(READING TEXT)

Hey Patrick, thanks for the reply:

As it turns out, the offset is *ascii-encoded*, whereas the data is
(presumably) binary-encoded (possibly with some kind of escape characters
added when necessary).  In any case, it turns out that I will only need to *
*read*  *from the C interface, which I can do...so I'll be fine.  I'll
table the C-interface for now.

A couple of things I've observed figuring all this out (so that other
people won't have to learn again):

-the bytes returned from all read processes are endianness-reversed.  So,
you'll have to this to the output buffer:

unsigned int dataRead[8192];
int len, i;
//read fills buffer, sets len
for(i=0;i<len;i++)
dataRead[i]=ntohl(dataRead[i]);


for the MATLAB KATCP interface:
Looks like there are a lot of bugs here.  I've fixed a handful of them (but
don't know how to easily push my fixes back)
- the open command waits for an 'OK' response that never comes
- if you send many commands sequentially, one will get nothing while the
other will get multiple responses.
- The "write" command has several errors, all of which I have fixed (that
I've found).

(End READING TEXT)

* PROBLEM TO WORK ON
Copy out the whole email above about the KATCP interface, word for word.

(EXCERPTED DATA)

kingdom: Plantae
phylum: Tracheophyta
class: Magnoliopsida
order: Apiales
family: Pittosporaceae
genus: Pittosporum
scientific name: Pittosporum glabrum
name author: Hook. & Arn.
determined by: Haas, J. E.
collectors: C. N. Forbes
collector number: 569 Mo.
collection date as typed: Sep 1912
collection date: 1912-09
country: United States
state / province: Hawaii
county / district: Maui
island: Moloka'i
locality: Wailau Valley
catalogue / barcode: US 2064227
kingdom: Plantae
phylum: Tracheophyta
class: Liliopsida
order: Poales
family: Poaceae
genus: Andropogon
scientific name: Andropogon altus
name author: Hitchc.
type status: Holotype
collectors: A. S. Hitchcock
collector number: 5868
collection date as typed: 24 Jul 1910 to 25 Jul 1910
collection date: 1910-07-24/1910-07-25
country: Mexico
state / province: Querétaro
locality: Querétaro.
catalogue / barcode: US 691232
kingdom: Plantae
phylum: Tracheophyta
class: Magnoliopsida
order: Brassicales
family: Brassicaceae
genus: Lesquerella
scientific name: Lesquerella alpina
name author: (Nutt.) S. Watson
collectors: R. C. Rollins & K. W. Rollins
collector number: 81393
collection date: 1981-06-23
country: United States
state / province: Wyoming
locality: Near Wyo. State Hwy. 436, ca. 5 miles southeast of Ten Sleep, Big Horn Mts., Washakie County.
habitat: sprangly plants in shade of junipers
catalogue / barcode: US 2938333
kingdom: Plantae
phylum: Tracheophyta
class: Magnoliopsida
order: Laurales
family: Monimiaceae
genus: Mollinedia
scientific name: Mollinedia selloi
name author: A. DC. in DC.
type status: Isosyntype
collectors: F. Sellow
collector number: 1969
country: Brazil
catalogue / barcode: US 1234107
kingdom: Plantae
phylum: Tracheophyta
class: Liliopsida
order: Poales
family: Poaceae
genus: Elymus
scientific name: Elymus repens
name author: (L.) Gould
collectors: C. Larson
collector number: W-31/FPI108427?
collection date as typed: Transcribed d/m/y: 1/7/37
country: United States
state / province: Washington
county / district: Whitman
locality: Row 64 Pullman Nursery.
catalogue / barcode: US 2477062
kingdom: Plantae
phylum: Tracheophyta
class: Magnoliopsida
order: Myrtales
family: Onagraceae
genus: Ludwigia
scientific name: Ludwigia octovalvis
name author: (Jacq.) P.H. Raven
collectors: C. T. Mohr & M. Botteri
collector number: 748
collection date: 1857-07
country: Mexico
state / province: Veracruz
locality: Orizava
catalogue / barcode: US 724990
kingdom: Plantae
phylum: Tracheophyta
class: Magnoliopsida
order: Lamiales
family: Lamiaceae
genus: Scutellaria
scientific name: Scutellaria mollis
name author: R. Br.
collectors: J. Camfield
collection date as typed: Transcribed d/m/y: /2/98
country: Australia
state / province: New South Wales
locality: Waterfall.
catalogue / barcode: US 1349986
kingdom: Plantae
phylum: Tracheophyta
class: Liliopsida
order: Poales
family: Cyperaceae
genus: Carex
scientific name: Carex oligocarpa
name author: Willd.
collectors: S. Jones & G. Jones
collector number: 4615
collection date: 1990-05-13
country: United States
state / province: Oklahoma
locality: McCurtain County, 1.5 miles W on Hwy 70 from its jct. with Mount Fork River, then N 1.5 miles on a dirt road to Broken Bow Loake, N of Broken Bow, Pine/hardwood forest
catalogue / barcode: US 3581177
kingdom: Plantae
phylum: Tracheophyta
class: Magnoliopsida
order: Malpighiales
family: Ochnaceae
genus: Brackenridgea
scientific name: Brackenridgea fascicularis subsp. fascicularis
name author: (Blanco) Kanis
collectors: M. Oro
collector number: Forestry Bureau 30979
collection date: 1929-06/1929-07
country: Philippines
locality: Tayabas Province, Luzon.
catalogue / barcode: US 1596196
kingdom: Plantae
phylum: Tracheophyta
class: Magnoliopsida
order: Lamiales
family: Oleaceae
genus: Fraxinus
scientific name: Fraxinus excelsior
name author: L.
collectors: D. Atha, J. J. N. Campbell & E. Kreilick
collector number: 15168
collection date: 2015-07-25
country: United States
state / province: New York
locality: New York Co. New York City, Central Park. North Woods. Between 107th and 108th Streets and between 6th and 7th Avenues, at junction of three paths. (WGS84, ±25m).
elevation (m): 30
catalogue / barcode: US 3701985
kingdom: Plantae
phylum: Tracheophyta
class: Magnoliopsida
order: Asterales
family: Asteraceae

(End EXCERPTED DATA)

* EXPECTED OUTPUT
Hey Patrick, thanks for the reply:

As it turns out, the offset is *ascii-encoded*, whereas the data is
(presumably) binary-encoded (possibly with some kind of escape characters
added when necessary).  In any case, it turns out that I will only need to *
*read*  *from the C interface, which I can do...so I'll be fine.  I'll
table the C-interface for now.

A couple of things I've observed figuring all this out (so that other
people won't have to learn again):

-the bytes returned from all read processes are endianness-reversed.  So,
you'll have to this to the output buffer:

unsigned int dataRead[8192];
int len, i;
//read fills buffer, sets len
for(i=0;i<len;i++)
dataRead[i]=ntohl(dataRead[i]);


for the MATLAB KATCP interface:
Looks like there are a lot of bugs here.  I've fixed a handful of them (but
don't know how to easily push my fixes back)
- the open command waits for an 'OK' response that never comes
- if you send many commands sequentially, one will get nothing while the
other will get multiple responses.
- The "write" command has several errors, all of which I have fixed (that
I've found).